Most eligible Emporia State employees received a 2.5 percent raise last semester, according to figures released by the university. The raises were largely based on merit, but requirements also included the completion of online diversity training.
A total of 636 employees, out of 746 eligible, received the full raise. That’s 85 percent.
The average raise was $1,314, according to Gwen Larson, director of marketing and media relations. Only five employees of those who got raises didn’t get the full amount.
In addition to the diversity training, employees who got raises were required to have a satisfactory or better on their most recent evaluation.
When Michael Smith, chair of the Department of Social Sciences, first heard about the raises, he felt relief.
“It’s been quite a while,” Smith said. “Our last merit pay increases were about 10 years ago.”

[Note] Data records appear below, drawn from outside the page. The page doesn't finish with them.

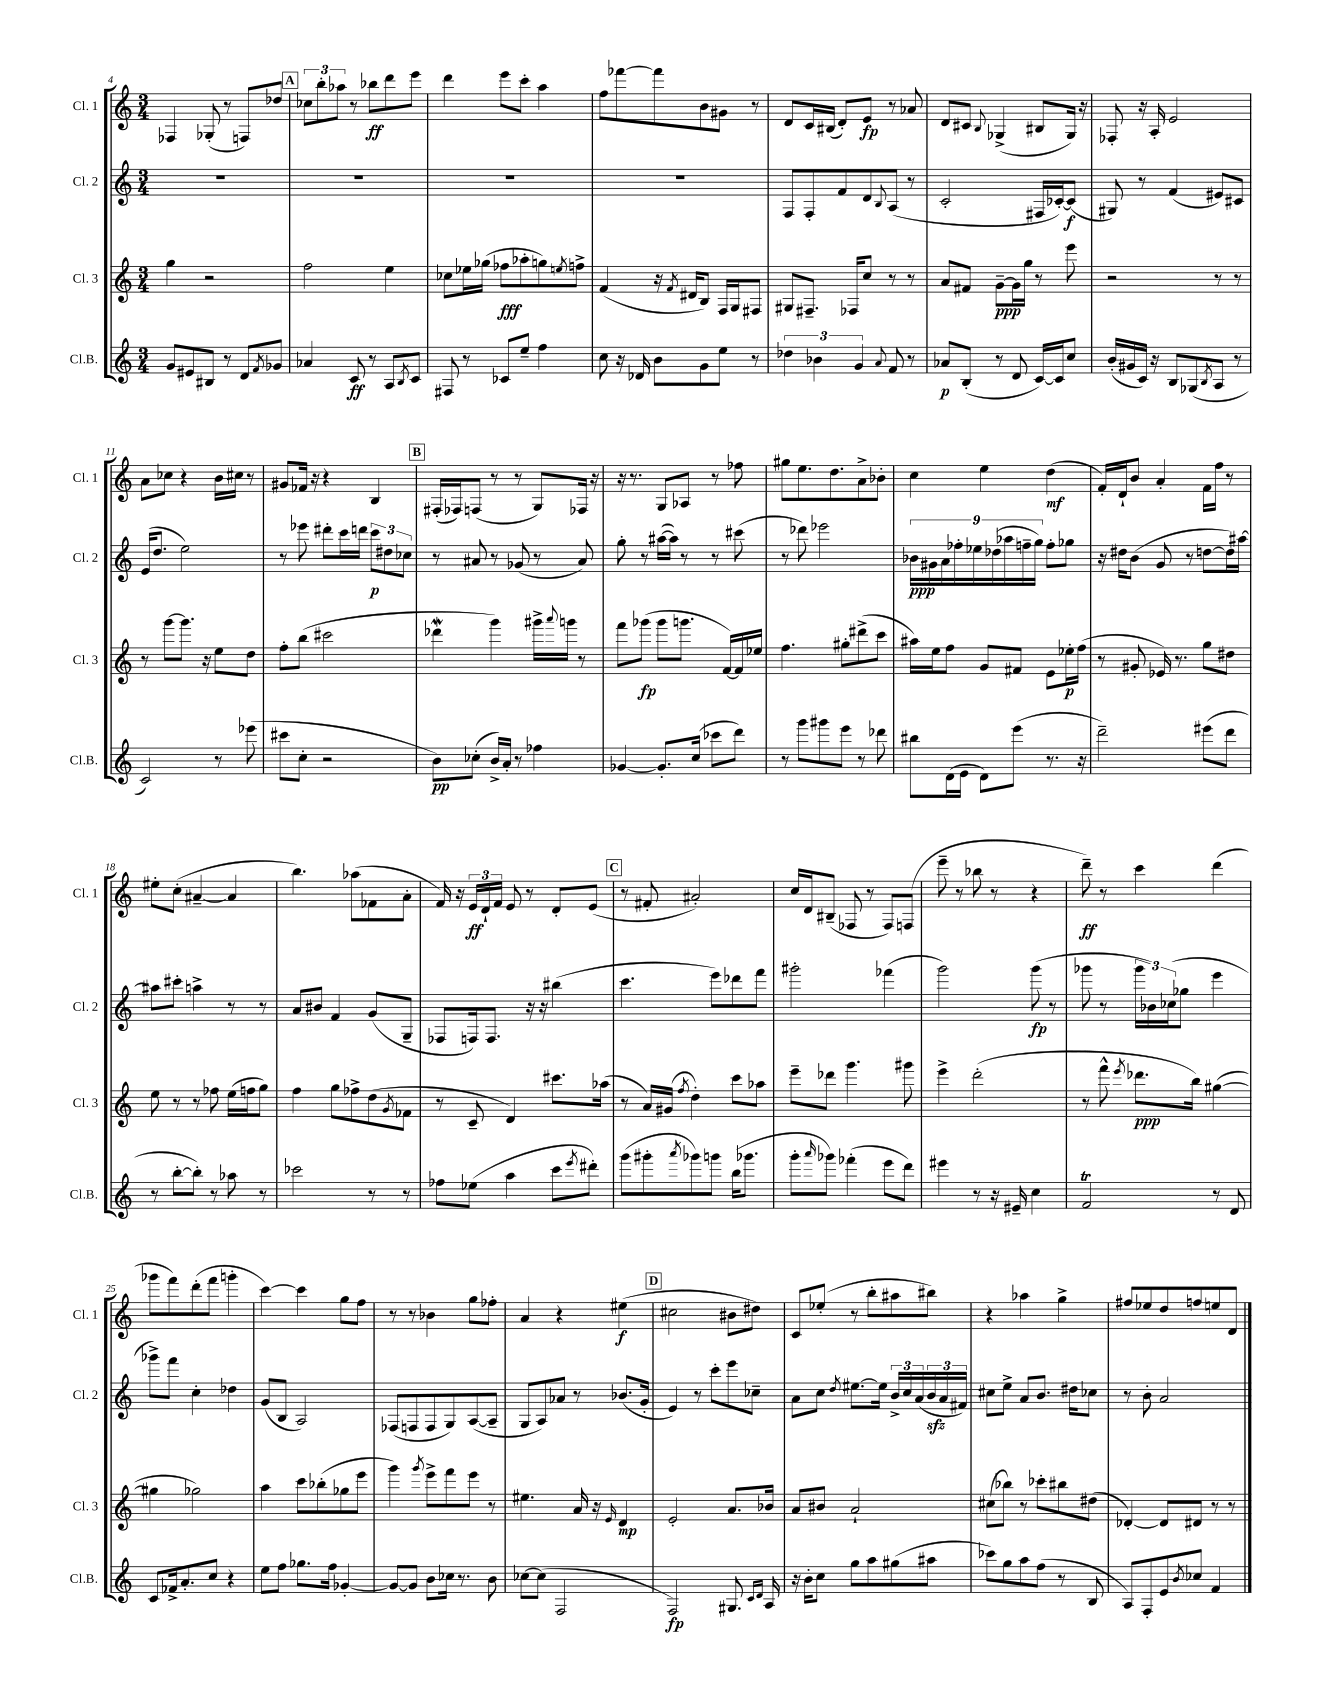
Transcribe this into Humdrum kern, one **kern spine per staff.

**kern	**kern	**kern	**kern
*staff4	*staff3	*staff2	*staff1
*clefG2	*clefG2	*clefG2	*clefG2
*k[]	*k[]	*k[]	*k[]
*M3/4	*M3/4	*M3/4	*M3/4
8g/L	4gg\	2.r	4F-/
8e#/	.	.	.
8B#/J	2r	.	(8G-'/
8r	.	.	8r
8d/L	.	.	8F/L)
8qf/	.	.	.
8g-/J	.	.	8dd-/J
=	=	=	=
4a-/	2ff\	2.r	12cc-\L
.	.	.	12bb'\
.	.	.	12aa-\J
8c/	.	.	8r
8r	.	.	8bb-\L
8A/L	4ee\	.	8ddd\
8qB/	.	.	.
8c/J	.	.	8eee\J
=	=	=	=
8F#/	8cc-\L	2.r	4ddd\
8r	16ee-\L	.	.
.	(16gg-\JJ	.	.
8c-/L	8ff-\L	.	8eee\L
8ee~/J	8aa-'\	.	8ccc'\J
4ff\	8gg\)	.	4aa\
.	8qee/	.	.
.	8ff^\J	.	.
=	=	=	=
8cc\	(4f/	2.r	8ff\L
16r	.	.	[8fff-\
16d-/	.	.	.
8b\L	16r	.	8fff-\]
.	8qf/	.	.
.	16d#/LK	.	.
8g\	8B/J)	.	8b\
8ee\J	16F/LL	.	8g#\J
.	16G/J	.	.
8r	8F#/J	.	8r
=	=	=	=
6dd-\	8G#/L	8F/L	8d/L
.	8.F#~/J	8F'/	16c/L
6b-\	.	.	.
.	.	.	(16B#/JJ
.	.	8f/	8d'/L)
.	16F-/LK	.	.
6g/	.	.	.
.	8cc/J	8d/	8e/J
8qqa/	.	8qqB/	.
8f/	8r	(8A/J	8r
8r	8r	8r	8a-/
=	=	=	=
8a-/L	8a/L	2c'/	8d/L
(8B'/J	8f#/J	.	8c#/J
.	.	.	8qqB/
8r	[8g~\L	.	(4G-^/
8d/	16g\]L	.	.
.	16gg\JJ	.	.
[16c/LL)	8r	16F#/LL	8B#/L
16c/]J	.	[16c-'/J)	.
8cc/J	8eee\	(8c-/]J	16G-/Jk)
.	.	.	16r
=	=	=	=
(16b'/LL	2r	8G#/)	8F-'/
16g#/	.	.	.
16c/JJ)	.	8r	16r
16r	.	.	16A'/
8B/L	.	(4f/	2e/
(8G-/	.	.	.
8qB/	.	.	.
8A/J	8r	8e#/L)	.
8r	8r	8c#/J	.
=	=	=	=
2c/)	8r	(16e/LK	8a\L
.	.	8.dd/J	.
.	[8ggg\L	.	8cc-\J
.	8.ggg\]J	2ee\)	4r
.	16r	.	.
8r	8ee\L	.	16b\LL
.	.	.	16cc#\JJ
(8eee-\	8dd\J	.	8r
=	=	=	=
8ccc#\L	8ff'\L	8r	8g#/L
8cc'\J	(8bb\J	8eee-\	16f-/Jk
.	.	.	16r
2r	2ccc#\	8ddd#'\L	4r
.	.	16ccc\L	.
.	.	16ddd\JJ	.
.	.	12ccc\L	4B/
.	.	12dd#\	.
.	.	12cc-\J	.
=	=	=	=
8b\L)	4ddd-\	8r	(16F#'/LL
.	.	.	16F-/J)
(8cc-'\J	.	8a#/	(8F/J
16b^/LL)	4ggg\)	8r	8r
16a'/JJ	.	.	.
8r	.	(8g-/	8r
4ff-\	16ggg#^\LL	8r	8G/L)
.	8qqaaa/	.	.
.	16ggg\JJ	.	.
.	8r	8a#/)	16F-/Jk
.	.	.	16r
=	=	=	=
[4g-/	8fff\L	8gg'\	16r
.	.	.	8.r
.	(8ggg-\J	8r	.
8.g-'/]L	8ggg-\L	([16aa#\LL	8G/L
.	.	16aa#\]JJ)	.
.	8.ggg\J	8r	8A-/J
(16cc/Jk	.	.	.
8ccc-\L	.	8r	8r
.	[16f/LL)	.	.
8ddd\J)	16f/]	(8ccc#\	8ff-\
.	16ee-/JJ	.	.
=	=	=	=
8r	4.ff\	8r	8gg#\L
8ggg\L	.	8ddd-\)	8.ee\
8ggg#\	.	2eee-\	.
.	.	.	8.dd\
8eee\J	8gg#'\L	.	.
8r	(8ddd#^\	.	8a^\
8ddd-\	8ccc\J	.	8b-'\J
=	=	=	=
8bb#\L	16aa#\LL)	18b-\LL	4cc\
.	.	18g#\	.
.	16ee\J	.	.
.	.	18a\	.
(16d\L	8ff\J	.	.
.	.	18ff-'\	.
16e\JJ	.	.	.
.	.	18ee-\	.
8d\L)	8g/L	.	4ee\
.	.	(18dd-\	.
.	.	18aa-\	.
(8eee\J	8f#/J	.	.
.	.	18ff~\	.
.	.	18gg\JJ)	.
8.r	8e\L	8ff'\L	(4dd\
.	16ee-'\L	8gg-\J	.
16r	(16ff\JJ	.	.
=	=	=	=
2ddd~\)	8r	16r	16f'/LL)
.	.	16dd#\LK	16d`/J
.	8g#'/	(8b\J	8b/J
.	16e-/)	8g/	4a'/
.	8.r	.	.
.	.	8r	.
(8eee#\L	8gg\L	[8dd\L	16f\LL
.	.	.	16ff\JJ
8ddd\J	8dd#\J	16dd\]L)	8r
.	.	[16aa#\JJ	.
=	=	=	=
8r	8ee\	8aa#\]L	8ee#'\L
[8bb'\L	8r	8ccc#'\J	(8cc'\J
8bb'\]J)	8r	4aa^\	[4a#~/
8r	8ff-\	.	.
8aa-\	(16ee\LL	8r	4a#/]
.	16ff\J	.	.
8r	8gg\J)	8r	.
=	=	=	=
2ccc-\	4ff\	8a/L	4.bb\)
.	.	8b#/J	.
.	8gg\L	4f/	.
.	8ff-^\	.	(8aa-\L
8r	(8dd\	(8g/L	8f-\
.	8qg/	.	.
8r	8f-\J	8G~/J	8a'\J
=	=	=	=
8ff-\L	8r	8F-/L	16f/)
.	.	.	16r
(8ee-\J	8c~/	16F/k)	24e/LL
.	.	.	24d`/
.	.	8.F/J	.
.	.	.	24f/JJ
4aa\	4d/)	.	8e/
.	.	16r	8r
.	.	16r	.
8ccc\L	8.ccc#\L	(4bb#\	8d'/L
8qeee/	.	.	.
8ddd#'\J)	.	.	(8e/J
.	(16aa-\Jk	.	.
=	=	=	=
(8ggg\L	8r	4.ccc\	8r
8ggg#'\	16a/LL)	.	8f#'/
.	(16g#/JJ	.	.
8qaaa/	8qff/	.	.
8ggg-\)	4dd'\)	.	2a#'/)
8ggg\J	.	8eee\L)	.
(16bb\LK	8ccc\L	8ddd-\	.
8.ggg-\J	.	.	.
.	8aa-\J	8fff\J	.
=	=	=	=
8ggg'\L	8eee~\L	2ggg#'\	16cc/LL
.	.	.	16d/J
16qqaaa/	.	.	.
8ggg-\J)	8ddd-\J	.	(8B#~/J
(4fff-'\	4.ggg\	.	8F-/
.	.	.	8r
8eee\L	.	(4fff-\	8F-/L)
8ddd\J)	8ggg#\	.	(8F/J
=	=	=	=
4eee#\	4eee^\	2ggg\)	8eee~\
.	.	.	8r
8r	(2ddd'\	.	8bb-\
16r	.	.	8r
16e#~/	.	.	.
4cc\	.	(8ggg\	4r
.	.	8r	.
=	=	=	=
2f/	8r	8ggg-\	8ddd~\)
.	8fff^^\	8r	8r
.	8qeee/	.	.
.	8.ddd-\L	24ggg-\LL	4ccc\
.	.	24b-\)	.
.	.	(24cc-\J	.
.	.	8gg-\J	.
.	16bb\Jk)	.	.
8r	([4gg#\	4eee\	(4ddd\
8d/	.	.	.
=	=	=	=
8c/L	4gg#\]	8ggg-^\L)	8ggg-\L
16f-^/k	.	8fff\J	8fff\)
8.a'/	.	.	.
.	2gg-\)	4cc'\	(8ddd'\
8cc/J	.	.	8fff\J
4r	.	4dd-\	4ggg'\
=	=	=	=
8ee\L	4aa\	(8g/L	[4ccc\)
8ff\J	.	8B/J	.
8.gg-\L	8ccc\L	2A/)	4ccc\]
.	(8bb-'\	.	.
16ff\Jk	.	.	.
[4g-'/	8gg-\	.	8gg\L
.	8eee\J	.	8ff\J
=	=	=	=
8g-/_L	4ggg\)	(8F-/L	8r
8g-/]J	.	8F/	8r
.	8qggg/	.	.
8b\L	8eee^\L	8F/	4b-\
16cc-\Jk	8fff\	8G/)	.
8.r	.	.	.
.	8eee\J	([8A/	8gg\L
8b\	8r	8A~/]J	8ff-'\J
=	=	=	=
[8cc-\L	4.ee#\	8G/L	4a/
(8cc-\]J	.	8A/)	.
2F/	.	8a-/J	4r
.	16a/	8r	.
.	16r	.	.
.	16qqe/	.	.
.	4d/	(8.b-/L	(4ee#\
.	.	16g'/Jk	.
=	=	=	=
2F/)	2e'/	4e/)	2cc#\
.	.	8r	.
.	.	8ccc'\L	.
8.G#/	8.a/L	8eee\	8b#\L
.	.	8cc-~\J	8dd#\J)
16qqc/LL	.	.	.
16qqd/JJ	.	.	.
16A/	16b-/Jk	.	.
=	=	=	=
16r	8a/L	8a\L	8c/L
16b'\LK	.	.	.
8cc\J	8b#/J	8cc\J	(8ee-'/J
.	.	8qdd/	.
8gg\L	2a`/	[8.ee#\L	8r
8aa\	.	.	8bb'\L
.	.	16ee#\]Jk	.
(8gg#\	.	24b^/LL	8aa#\
.	.	24cc/	.
.	.	(24a/	.
8aa#\J	.	24b/	8bb#\J)
.	.	24a/	.
.	.	24f#/JJ)	.
=	=	=	=
8ccc-\L)	(8cc#\L	8cc#\L	4r
8gg\	8bb-\J)	8ee^\J	.
8aa\	8r	8a/L	4aa-\
(8ff\J	8ccc-'\L	8.b/J	.
8r	8bb#\	.	4gg^\
.	.	16dd#\LK	.
8B/	(8dd#\J	8cc-\J	.
=	=	=	=
8A/L)	[4d-'/)	8r	8ff#/L
8F'/	.	8b'\	8ee-/
8e/	8d-/]L	2a/	8dd/
8qb/	.	.	.
8cc-/J	8d#/J	.	8ff/
4f/	8r	.	8ee/
.	8r	.	8d/J
==	==	==	==
*-	*-	*-	*-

There are currently 840 full- and part-time employees at the university, not counting student employees or graduate assistants, Larson said.

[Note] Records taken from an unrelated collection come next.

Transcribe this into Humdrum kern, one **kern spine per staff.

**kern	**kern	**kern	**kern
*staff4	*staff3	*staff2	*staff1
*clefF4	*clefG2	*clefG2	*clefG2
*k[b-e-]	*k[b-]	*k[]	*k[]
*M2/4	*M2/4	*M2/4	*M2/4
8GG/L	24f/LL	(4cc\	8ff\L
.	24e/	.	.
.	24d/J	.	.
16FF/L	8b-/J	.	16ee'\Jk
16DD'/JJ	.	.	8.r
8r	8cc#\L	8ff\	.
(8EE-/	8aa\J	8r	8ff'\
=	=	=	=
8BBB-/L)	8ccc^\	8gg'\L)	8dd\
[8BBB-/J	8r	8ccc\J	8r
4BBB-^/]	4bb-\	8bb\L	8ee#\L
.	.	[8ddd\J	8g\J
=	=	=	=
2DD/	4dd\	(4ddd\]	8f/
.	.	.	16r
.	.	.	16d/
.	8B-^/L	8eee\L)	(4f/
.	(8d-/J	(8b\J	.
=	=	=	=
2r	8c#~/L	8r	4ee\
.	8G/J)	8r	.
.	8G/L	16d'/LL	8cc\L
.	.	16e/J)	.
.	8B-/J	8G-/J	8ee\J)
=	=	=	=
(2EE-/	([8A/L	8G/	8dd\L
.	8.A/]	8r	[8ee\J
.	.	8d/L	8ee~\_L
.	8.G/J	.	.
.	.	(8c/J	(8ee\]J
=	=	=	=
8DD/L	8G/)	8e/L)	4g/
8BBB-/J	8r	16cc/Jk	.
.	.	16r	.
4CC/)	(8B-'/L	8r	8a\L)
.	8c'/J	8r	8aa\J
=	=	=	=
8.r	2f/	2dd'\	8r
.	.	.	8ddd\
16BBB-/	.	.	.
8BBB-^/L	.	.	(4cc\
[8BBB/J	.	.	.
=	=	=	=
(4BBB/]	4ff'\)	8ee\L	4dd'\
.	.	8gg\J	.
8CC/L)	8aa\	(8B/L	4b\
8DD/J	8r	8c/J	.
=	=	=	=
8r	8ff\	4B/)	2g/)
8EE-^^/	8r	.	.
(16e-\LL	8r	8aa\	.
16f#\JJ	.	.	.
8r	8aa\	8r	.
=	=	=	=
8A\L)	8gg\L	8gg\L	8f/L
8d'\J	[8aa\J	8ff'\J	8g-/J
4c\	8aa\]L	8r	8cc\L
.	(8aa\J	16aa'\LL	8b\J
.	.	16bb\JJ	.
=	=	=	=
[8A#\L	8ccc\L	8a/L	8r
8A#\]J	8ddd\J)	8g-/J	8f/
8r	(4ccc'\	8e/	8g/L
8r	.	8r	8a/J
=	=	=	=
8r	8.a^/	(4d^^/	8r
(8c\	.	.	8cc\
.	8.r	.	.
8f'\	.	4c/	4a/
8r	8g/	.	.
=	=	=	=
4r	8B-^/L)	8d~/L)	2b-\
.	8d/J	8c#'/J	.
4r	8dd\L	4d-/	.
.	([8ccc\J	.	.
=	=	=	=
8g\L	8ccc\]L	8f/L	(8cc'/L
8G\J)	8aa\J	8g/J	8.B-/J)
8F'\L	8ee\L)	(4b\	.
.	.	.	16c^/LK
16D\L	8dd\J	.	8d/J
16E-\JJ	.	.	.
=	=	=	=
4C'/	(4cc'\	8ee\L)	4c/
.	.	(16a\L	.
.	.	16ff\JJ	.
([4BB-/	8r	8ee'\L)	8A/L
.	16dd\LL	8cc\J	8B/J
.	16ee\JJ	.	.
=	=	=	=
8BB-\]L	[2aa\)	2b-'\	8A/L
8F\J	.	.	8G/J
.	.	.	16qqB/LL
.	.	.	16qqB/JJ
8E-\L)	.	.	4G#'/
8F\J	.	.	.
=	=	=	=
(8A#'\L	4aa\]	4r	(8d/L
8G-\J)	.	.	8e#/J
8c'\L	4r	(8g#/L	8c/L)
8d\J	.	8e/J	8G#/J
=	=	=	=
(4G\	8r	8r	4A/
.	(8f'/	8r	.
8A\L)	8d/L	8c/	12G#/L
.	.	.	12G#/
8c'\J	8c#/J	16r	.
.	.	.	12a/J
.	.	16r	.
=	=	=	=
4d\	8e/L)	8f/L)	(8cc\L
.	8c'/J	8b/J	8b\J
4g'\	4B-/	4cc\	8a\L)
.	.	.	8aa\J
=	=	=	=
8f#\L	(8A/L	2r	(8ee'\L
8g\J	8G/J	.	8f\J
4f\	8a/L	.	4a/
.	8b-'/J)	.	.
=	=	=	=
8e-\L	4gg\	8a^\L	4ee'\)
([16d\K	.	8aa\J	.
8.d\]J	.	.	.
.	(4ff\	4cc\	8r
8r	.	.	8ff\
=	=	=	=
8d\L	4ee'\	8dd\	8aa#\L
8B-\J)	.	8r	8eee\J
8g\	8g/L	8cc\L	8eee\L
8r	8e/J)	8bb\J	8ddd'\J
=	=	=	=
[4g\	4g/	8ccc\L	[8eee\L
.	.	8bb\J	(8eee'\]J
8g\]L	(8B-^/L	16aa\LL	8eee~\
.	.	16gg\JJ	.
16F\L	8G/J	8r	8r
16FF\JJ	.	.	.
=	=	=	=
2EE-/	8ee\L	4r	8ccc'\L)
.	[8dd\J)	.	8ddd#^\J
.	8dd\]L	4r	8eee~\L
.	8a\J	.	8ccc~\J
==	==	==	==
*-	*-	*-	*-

Last year, Gov. Laura Kelly called for a 2.5 percent increase for all state employees. For Kansas Board of Regents institutions, however, decisions about the amounts, and procedures for the awards, were left up to the schools.
“The decision how to administer the raises came after collecting information from ESU Human Resources on best practices,” Larson said. “(We gathered) input from shared governance representatives and advice from the vice-president leadership team. The final system came after much study and discussion determined it was best for Emporia State and its faculty and staff.”
Smith said the training provided some good information on microaggressions.
“I had mixed feelings about the training,” Smith said. “There was some useful information in there. For example, I’ve heard a lot about microaggressions, but I’ve never had someone who studies it explain the concept. I think the fellow that was interviewed for that video course was actually one of the people who developed the concept and that was really interesting to hear it from the source. I feel like I understand microaggressions better, so that was good.”
While Smith said he thought the training was good, he did disagree with the way certain topics were handled.
“A lot of the trainings will do this, the IT training we do is the same way, but some things are just so obvious,” Smith said. “You just think ‘Seriously? You don’t think people already know this?’ Not all of (the trainings are like this), but some.”